I got my start in this business in that smoke-filled newsroom as a 16-year-old part-time copyboy 52 years ago  when its print circulation was about two million copies daily. It was reportedly down to less than 200,000 three years before COVID-19 hit.

And former Daily Newsadvertiser  J.C. Penney yesterday “said it is still working toward a deal on a going concern sale. The retailer’s advisers told a Texas bankruptcy court on Wednesday that constructive negotiations are still ongoing, and that the company believes it is close to an agreement,” Sindhu Sundar reports  for Yahoo Finance.

And Simon Property Group is reportedly among the negotiators.

“Two of J.C. Penney Co.’s largest landlords have emerged as the leading contenders to acquire the department-store chain’s retail business out of bankruptcy, according to people familiar with the matter,” Alexander Gladstone and Andrew Scurria reveal  in The Wall Street Journal.

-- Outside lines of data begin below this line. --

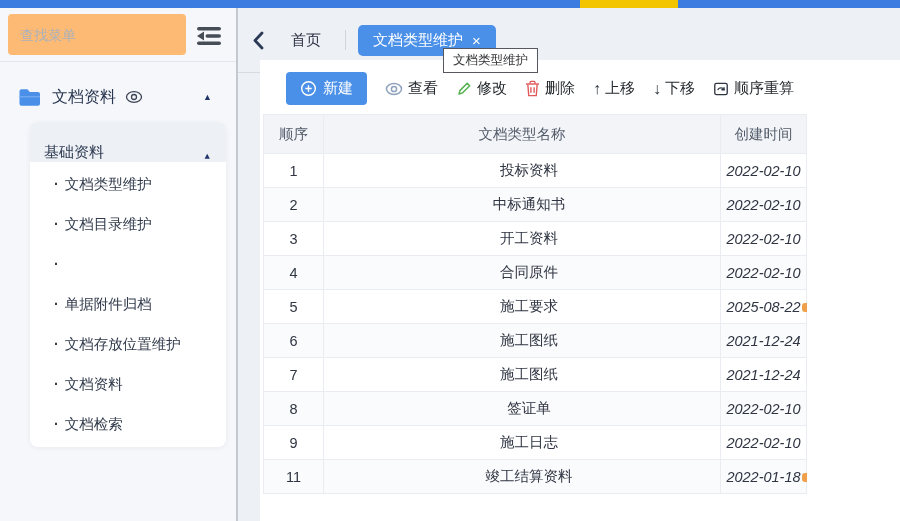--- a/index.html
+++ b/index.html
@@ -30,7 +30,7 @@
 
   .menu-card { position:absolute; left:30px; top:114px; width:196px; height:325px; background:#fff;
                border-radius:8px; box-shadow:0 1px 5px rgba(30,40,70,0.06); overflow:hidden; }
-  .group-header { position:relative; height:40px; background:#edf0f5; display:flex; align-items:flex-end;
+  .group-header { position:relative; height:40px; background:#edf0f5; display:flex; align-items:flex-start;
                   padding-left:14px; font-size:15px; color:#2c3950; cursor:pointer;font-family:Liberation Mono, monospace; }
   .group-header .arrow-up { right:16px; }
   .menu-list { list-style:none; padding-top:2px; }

“Simon Property Group Inc., the biggest mall owner in the U.S. by number of malls, and Brookfield Property Partners LP, another big shopping center owner, have joined together and are in advanced talks to purchase Penney’s retail operations, people familiar with the matter said. In recent days, the pair have eclipsed other interested bidders, according to the people.”

None of the parties involved, or purportedly involved, would comment on the information.